# TASK REQUIREMENTS
Gather every line of the entries below that contains the string "indexed". Case counts.

# GIVEN INFORMATION
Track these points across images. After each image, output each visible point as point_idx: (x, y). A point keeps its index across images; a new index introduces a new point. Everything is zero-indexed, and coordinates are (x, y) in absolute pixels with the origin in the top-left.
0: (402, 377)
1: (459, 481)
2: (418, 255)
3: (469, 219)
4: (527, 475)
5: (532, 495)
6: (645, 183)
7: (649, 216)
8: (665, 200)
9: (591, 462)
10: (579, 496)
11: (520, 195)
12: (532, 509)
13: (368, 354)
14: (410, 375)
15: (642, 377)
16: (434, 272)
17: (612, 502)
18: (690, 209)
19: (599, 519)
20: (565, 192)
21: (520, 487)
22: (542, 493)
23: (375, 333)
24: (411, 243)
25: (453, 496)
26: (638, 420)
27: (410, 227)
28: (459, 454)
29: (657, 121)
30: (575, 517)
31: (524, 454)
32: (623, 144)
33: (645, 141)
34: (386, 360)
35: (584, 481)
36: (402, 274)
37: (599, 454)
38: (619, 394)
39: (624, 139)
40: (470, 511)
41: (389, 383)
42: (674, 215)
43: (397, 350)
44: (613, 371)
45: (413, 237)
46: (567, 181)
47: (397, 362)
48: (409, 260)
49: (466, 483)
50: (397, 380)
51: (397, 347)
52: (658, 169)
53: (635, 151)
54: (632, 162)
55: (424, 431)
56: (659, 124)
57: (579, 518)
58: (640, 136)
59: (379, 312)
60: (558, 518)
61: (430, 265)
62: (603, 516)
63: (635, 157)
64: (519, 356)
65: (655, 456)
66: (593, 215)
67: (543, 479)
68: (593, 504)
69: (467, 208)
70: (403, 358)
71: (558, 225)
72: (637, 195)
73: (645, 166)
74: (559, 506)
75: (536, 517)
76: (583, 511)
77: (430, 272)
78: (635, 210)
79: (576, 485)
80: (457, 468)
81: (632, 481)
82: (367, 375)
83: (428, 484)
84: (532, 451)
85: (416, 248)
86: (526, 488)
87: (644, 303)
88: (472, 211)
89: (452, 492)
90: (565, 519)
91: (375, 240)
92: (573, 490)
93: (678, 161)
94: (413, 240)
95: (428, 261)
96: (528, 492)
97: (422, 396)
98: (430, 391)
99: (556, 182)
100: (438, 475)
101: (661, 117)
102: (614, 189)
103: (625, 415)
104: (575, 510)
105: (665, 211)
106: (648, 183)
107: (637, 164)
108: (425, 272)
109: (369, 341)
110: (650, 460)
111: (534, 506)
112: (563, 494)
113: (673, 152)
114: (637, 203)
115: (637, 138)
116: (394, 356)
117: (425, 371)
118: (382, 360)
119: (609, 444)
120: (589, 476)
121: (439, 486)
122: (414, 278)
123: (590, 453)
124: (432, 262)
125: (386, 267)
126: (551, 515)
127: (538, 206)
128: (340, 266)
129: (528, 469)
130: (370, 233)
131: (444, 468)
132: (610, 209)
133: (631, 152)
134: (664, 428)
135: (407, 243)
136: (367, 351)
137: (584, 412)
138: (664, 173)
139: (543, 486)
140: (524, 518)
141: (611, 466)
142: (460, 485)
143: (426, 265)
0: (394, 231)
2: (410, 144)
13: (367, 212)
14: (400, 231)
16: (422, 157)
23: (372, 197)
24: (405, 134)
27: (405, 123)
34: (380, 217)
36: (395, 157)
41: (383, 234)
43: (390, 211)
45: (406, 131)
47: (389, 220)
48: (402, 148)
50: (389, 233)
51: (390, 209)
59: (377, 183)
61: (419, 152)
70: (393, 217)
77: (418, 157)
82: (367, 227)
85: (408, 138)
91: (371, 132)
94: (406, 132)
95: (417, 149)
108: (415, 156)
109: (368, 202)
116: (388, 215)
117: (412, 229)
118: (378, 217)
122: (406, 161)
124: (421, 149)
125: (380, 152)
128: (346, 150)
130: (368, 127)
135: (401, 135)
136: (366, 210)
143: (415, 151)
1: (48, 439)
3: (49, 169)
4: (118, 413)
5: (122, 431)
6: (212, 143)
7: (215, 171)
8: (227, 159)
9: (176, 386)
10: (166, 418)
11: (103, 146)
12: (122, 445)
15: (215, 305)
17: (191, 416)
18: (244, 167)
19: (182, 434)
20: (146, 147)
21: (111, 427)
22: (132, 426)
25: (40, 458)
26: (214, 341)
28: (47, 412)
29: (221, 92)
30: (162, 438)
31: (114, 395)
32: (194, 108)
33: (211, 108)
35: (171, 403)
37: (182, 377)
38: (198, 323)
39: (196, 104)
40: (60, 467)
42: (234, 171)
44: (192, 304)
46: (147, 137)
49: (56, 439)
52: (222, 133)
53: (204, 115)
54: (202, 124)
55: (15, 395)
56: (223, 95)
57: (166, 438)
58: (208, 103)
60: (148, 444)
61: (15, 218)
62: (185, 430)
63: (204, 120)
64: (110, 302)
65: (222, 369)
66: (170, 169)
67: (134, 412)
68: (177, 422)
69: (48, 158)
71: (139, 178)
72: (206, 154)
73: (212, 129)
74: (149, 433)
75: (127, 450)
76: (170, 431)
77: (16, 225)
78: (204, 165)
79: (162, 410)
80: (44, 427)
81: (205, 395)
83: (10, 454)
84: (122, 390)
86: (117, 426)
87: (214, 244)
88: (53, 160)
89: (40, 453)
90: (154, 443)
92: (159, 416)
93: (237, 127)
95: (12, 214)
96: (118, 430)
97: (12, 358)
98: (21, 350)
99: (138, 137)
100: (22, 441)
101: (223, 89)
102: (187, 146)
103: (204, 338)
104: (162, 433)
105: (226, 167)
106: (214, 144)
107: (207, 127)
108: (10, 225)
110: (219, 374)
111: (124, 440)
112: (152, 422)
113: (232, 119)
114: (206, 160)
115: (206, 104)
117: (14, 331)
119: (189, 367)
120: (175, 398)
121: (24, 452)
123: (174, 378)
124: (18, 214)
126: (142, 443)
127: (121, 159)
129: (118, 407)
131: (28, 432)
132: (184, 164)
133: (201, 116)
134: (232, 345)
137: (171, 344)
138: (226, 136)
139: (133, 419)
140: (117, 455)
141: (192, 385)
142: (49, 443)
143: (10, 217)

# RESULT OF THE EXERCISE
Track these points across images. After each image, output each visible point as point_idx: (x, y). A point keeps its index across images; a new index introduces a new point. Everything is zero-indexed, and coordinates are (x, y) in absolute pixels with the origin in the top-left.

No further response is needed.